Il y a les amies, les meilleures amies, et puis
Il y a l’Amie, le double, l’extension
Différente et gémellaire
LA Meilleure Amie
Celle qu’on ne quittera jamais

Parce qu’elle est le cœur
Parce qu’elle est l’âme

Tu es, a été, cette Amie-LA
Première parmi les premières
Unique dans le tout
Unique parmi tous

Celle qui ouvrit mon livre corné
Celle qui m’éduqua à la confiance.

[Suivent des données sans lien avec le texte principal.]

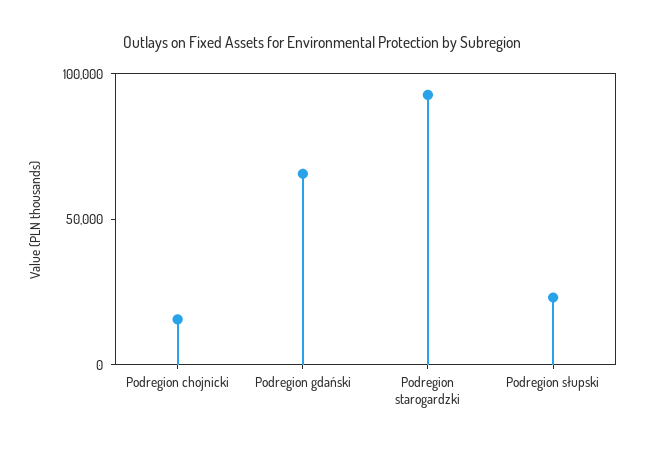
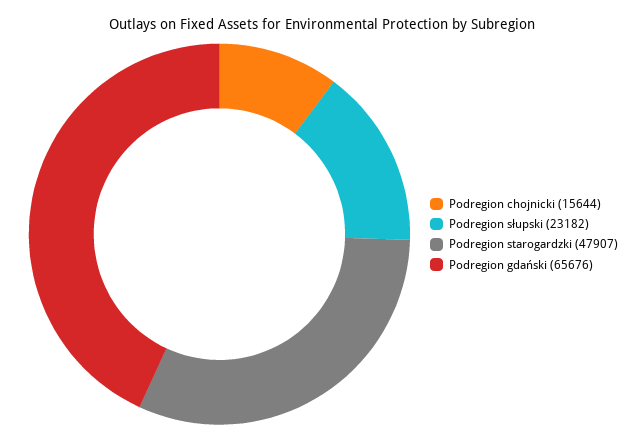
Podregion starogardzki: 90000 -> 47907

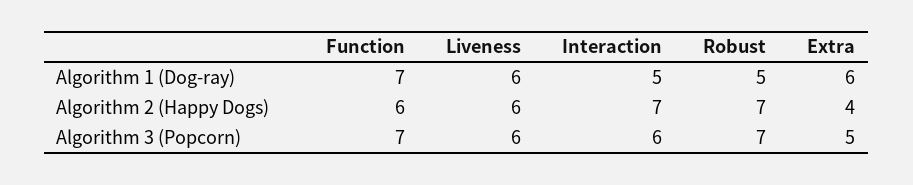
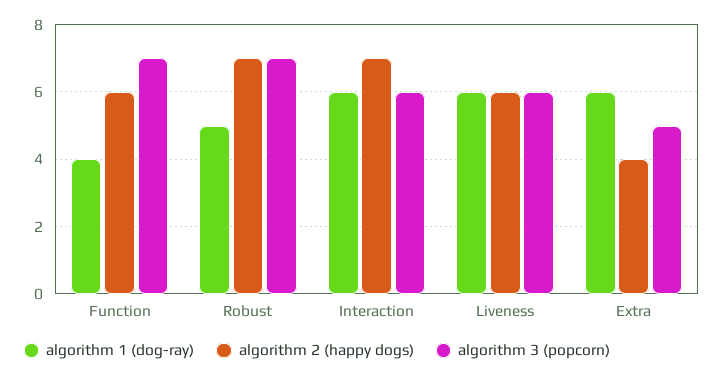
Algorithm 1 (Dog-ray), Function: 7 -> 4
Algorithm 1 (Dog-ray), Interaction: 5 -> 6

Naturellement
J’étais l’anxiété enrobée de feux multicolores
Avec toi j’étais moi, librement, simplement
Ton miroir me magnifiait
Ta confiance et ton originalité me donnaient des ailes
Le mien te réfléchissait amazone, généreuse, grandiose

Les chemins de la vie ont fait leur office
De voies de traverses en ornières
De sens interdit en cul-de-sac
Le lien s’est alourdi des Autres
Toi à un bout, moi à l’autre
Entre nous, une foule puis une multitude
Chacune vers de nouvelles aventures,
Explorant de nouveaux terrains de jeux
Goûtant à l’ivresse de la page vierge

Elastique amolli, nœud de laine, torticolis de routes
Trop éloignée de ton miroir
Mon reflet se gondole, s’amenuise, j’y fais tache de tain
J’ai pris l’élastique à bras de pénitence,
Tenté de nous reconnecter avec maladresse et sans lexique
La partition était perdue
Comme la partie
L’élastique flotte, claque, se relâche, repose,
Je supplie pour un moment à passer ensemble
J’insiste pour une rencontre
Un ciné, une expo, n’importe quoi, ce que tu veux,
Je propose, suggère, essaye, me mets à disposition

 

Et j’écoute
Et j’entends
Et j’analyse
Et
Je réalise
Et
Je comprends
Mon miroir ne vaut plus suffisamment
Sans intérêt pour Celle que Tu Es
Tu me cases sans me voir ni appel
La couverture du livre a trouvé son juge, les maladresses leur censeur
Je suis ton souvenir d’une jeunesse révolue,
D’un film trop vu, de découvertes existentielles,
De rites de passage, de douleur, de perte,
De rêves, d’hésitations, d’apprentissage

Je suis le souvenir chéri parce qu’il est au passé

Reine déchue, reinette sans royaume, pâle reine reniée

Sur l’honneur de l’Amitié, j’abdique et renonce
Je ne quémanderai plus Les moments volés
A ton temps précieusement surchargé,
Je t’absous de la contrainte du passé,
Te libère de ce Moi inopportun autant que malhabile.